* _Exercise objective_: From first line to last, retype the data exactly.

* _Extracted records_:

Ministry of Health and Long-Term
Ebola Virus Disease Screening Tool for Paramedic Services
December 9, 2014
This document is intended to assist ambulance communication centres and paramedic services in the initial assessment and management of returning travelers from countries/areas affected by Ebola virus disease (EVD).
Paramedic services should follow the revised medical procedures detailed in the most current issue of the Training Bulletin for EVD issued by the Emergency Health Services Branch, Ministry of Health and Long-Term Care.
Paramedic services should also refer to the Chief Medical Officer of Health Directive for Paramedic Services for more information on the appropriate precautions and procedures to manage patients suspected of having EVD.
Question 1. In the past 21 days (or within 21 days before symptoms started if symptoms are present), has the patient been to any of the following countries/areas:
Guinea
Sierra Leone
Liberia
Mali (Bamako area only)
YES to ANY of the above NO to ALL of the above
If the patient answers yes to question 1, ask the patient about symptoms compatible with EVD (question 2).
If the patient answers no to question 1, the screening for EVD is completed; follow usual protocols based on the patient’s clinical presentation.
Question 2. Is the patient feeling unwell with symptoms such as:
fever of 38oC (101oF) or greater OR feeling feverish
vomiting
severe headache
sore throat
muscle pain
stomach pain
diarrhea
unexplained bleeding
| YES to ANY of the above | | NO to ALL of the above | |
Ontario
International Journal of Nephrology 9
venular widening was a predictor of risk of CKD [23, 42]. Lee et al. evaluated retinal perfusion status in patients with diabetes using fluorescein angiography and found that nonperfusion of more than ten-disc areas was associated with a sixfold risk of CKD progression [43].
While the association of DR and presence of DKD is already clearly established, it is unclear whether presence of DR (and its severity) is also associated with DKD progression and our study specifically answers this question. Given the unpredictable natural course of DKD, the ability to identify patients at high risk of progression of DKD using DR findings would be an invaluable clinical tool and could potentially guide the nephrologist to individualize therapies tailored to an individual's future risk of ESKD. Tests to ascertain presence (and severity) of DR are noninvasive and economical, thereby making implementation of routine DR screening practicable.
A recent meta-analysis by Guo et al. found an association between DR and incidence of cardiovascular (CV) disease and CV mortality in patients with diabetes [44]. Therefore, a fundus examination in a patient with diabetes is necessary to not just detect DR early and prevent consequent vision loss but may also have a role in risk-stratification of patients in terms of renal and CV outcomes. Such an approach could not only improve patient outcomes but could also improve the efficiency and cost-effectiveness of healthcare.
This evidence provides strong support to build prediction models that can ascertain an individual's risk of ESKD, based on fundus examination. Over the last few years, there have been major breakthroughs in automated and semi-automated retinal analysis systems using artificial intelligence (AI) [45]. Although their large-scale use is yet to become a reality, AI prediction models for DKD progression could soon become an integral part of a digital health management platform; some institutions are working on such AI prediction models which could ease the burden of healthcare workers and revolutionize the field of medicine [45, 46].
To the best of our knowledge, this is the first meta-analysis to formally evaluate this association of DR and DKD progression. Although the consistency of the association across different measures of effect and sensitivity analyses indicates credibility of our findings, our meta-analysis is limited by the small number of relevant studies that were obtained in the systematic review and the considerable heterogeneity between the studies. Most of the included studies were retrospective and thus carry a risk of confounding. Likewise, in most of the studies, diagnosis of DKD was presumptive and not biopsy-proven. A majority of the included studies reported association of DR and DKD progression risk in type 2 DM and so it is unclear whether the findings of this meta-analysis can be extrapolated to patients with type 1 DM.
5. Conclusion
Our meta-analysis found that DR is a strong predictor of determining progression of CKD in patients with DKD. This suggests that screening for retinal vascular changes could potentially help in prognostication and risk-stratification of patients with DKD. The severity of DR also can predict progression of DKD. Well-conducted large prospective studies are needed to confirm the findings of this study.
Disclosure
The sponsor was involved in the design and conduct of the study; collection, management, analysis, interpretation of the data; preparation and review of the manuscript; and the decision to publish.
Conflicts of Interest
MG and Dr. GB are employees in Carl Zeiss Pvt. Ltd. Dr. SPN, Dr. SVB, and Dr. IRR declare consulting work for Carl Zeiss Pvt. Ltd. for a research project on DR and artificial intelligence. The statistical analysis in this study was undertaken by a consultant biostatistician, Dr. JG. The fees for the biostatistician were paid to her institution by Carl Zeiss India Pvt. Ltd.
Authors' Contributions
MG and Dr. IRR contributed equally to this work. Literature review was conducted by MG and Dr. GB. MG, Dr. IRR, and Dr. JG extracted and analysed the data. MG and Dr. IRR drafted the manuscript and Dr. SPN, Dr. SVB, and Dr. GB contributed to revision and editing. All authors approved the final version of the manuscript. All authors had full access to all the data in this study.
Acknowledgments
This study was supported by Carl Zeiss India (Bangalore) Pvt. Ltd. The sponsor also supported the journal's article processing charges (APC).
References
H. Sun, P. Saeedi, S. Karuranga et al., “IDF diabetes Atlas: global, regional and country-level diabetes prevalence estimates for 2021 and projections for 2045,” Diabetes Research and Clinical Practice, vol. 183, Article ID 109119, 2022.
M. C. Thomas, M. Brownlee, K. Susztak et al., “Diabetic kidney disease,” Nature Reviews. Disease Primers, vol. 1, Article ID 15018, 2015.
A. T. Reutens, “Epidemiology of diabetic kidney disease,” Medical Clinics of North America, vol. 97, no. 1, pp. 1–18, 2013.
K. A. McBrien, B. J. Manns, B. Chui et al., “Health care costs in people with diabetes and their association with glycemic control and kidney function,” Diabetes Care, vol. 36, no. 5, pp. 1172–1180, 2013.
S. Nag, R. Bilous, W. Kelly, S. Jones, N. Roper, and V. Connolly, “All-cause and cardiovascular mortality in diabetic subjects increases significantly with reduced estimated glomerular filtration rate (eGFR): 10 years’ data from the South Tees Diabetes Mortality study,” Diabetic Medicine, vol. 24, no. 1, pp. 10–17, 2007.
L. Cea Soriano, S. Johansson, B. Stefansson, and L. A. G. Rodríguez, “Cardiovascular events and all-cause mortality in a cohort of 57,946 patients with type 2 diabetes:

* _The completed task_:
Ministry of Health and Long-Term
Ebola Virus Disease Screening Tool for Paramedic Services
December 9, 2014
This document is intended to assist ambulance communication centres and paramedic services in the initial assessment and management of returning travelers from countries/areas affected by Ebola virus disease (EVD).
Paramedic services should follow the revised medical procedures detailed in the most current issue of the Training Bulletin for EVD issued by the Emergency Health Services Branch, Ministry of Health and Long-Term Care.
Paramedic services should also refer to the Chief Medical Officer of Health Directive for Paramedic Services for more information on the appropriate precautions and procedures to manage patients suspected of having EVD.
Question 1. In the past 21 days (or within 21 days before symptoms started if symptoms are present), has the patient been to any of the following countries/areas:
Guinea
Sierra Leone
Liberia
Mali (Bamako area only)
YES to ANY of the above NO to ALL of the above
If the patient answers yes to question 1, ask the patient about symptoms compatible with EVD (question 2).
If the patient answers no to question 1, the screening for EVD is completed; follow usual protocols based on the patient’s clinical presentation.
Question 2. Is the patient feeling unwell with symptoms such as:
fever of 38oC (101oF) or greater OR feeling feverish
vomiting
severe headache
sore throat
muscle pain
stomach pain
diarrhea
unexplained bleeding
| YES to ANY of the above | | NO to ALL of the above | |
Ontario
International Journal of Nephrology 9
venular widening was a predictor of risk of CKD [23, 42]. Lee et al. evaluated retinal perfusion status in patients with diabetes using fluorescein angiography and found that nonperfusion of more than ten-disc areas was associated with a sixfold risk of CKD progression [43].
While the association of DR and presence of DKD is already clearly established, it is unclear whether presence of DR (and its severity) is also associated with DKD progression and our study specifically answers this question. Given the unpredictable natural course of DKD, the ability to identify patients at high risk of progression of DKD using DR findings would be an invaluable clinical tool and could potentially guide the nephrologist to individualize therapies tailored to an individual's future risk of ESKD. Tests to ascertain presence (and severity) of DR are noninvasive and economical, thereby making implementation of routine DR screening practicable.
A recent meta-analysis by Guo et al. found an association between DR and incidence of cardiovascular (CV) disease and CV mortality in patients with diabetes [44]. Therefore, a fundus examination in a patient with diabetes is necessary to not just detect DR early and prevent consequent vision loss but may also have a role in risk-stratification of patients in terms of renal and CV outcomes. Such an approach could not only improve patient outcomes but could also improve the efficiency and cost-effectiveness of healthcare.
This evidence provides strong support to build prediction models that can ascertain an individual's risk of ESKD, based on fundus examination. Over the last few years, there have been major breakthroughs in automated and semi-automated retinal analysis systems using artificial intelligence (AI) [45]. Although their large-scale use is yet to become a reality, AI prediction models for DKD progression could soon become an integral part of a digital health management platform; some institutions are working on such AI prediction models which could ease the burden of healthcare workers and revolutionize the field of medicine [45, 46].
To the best of our knowledge, this is the first meta-analysis to formally evaluate this association of DR and DKD progression. Although the consistency of the association across different measures of effect and sensitivity analyses indicates credibility of our findings, our meta-analysis is limited by the small number of relevant studies that were obtained in the systematic review and the considerable heterogeneity between the studies. Most of the included studies were retrospective and thus carry a risk of confounding. Likewise, in most of the studies, diagnosis of DKD was presumptive and not biopsy-proven. A majority of the included studies reported association of DR and DKD progression risk in type 2 DM and so it is unclear whether the findings of this meta-analysis can be extrapolated to patients with type 1 DM.
5. Conclusion
Our meta-analysis found that DR is a strong predictor of determining progression of CKD in patients with DKD. This suggests that screening for retinal vascular changes could potentially help in prognostication and risk-stratification of patients with DKD. The severity of DR also can predict progression of DKD. Well-conducted large prospective studies are needed to confirm the findings of this study.
Disclosure
The sponsor was involved in the design and conduct of the study; collection, management, analysis, interpretation of the data; preparation and review of the manuscript; and the decision to publish.
Conflicts of Interest
MG and Dr. GB are employees in Carl Zeiss Pvt. Ltd. Dr. SPN, Dr. SVB, and Dr. IRR declare consulting work for Carl Zeiss Pvt. Ltd. for a research project on DR and artificial intelligence. The statistical analysis in this study was undertaken by a consultant biostatistician, Dr. JG. The fees for the biostatistician were paid to her institution by Carl Zeiss India Pvt. Ltd.
Authors' Contributions
MG and Dr. IRR contributed equally to this work. Literature review was conducted by MG and Dr. GB. MG, Dr. IRR, and Dr. JG extracted and analysed the data. MG and Dr. IRR drafted the manuscript and Dr. SPN, Dr. SVB, and Dr. GB contributed to revision and editing. All authors approved the final version of the manuscript. All authors had full access to all the data in this study.
Acknowledgments
This study was supported by Carl Zeiss India (Bangalore) Pvt. Ltd. The sponsor also supported the journal's article processing charges (APC).
References
H. Sun, P. Saeedi, S. Karuranga et al., “IDF diabetes Atlas: global, regional and country-level diabetes prevalence estimates for 2021 and projections for 2045,” Diabetes Research and Clinical Practice, vol. 183, Article ID 109119, 2022.
M. C. Thomas, M. Brownlee, K. Susztak et al., “Diabetic kidney disease,” Nature Reviews. Disease Primers, vol. 1, Article ID 15018, 2015.
A. T. Reutens, “Epidemiology of diabetic kidney disease,” Medical Clinics of North America, vol. 97, no. 1, pp. 1–18, 2013.
K. A. McBrien, B. J. Manns, B. Chui et al., “Health care costs in people with diabetes and their association with glycemic control and kidney function,” Diabetes Care, vol. 36, no. 5, pp. 1172–1180, 2013.
S. Nag, R. Bilous, W. Kelly, S. Jones, N. Roper, and V. Connolly, “All-cause and cardiovascular mortality in diabetic subjects increases significantly with reduced estimated glomerular filtration rate (eGFR): 10 years’ data from the South Tees Diabetes Mortality study,” Diabetic Medicine, vol. 24, no. 1, pp. 10–17, 2007.
L. Cea Soriano, S. Johansson, B. Stefansson, and L. A. G. Rodríguez, “Cardiovascular events and all-cause mortality in a cohort of 57,946 patients with type 2 diabetes:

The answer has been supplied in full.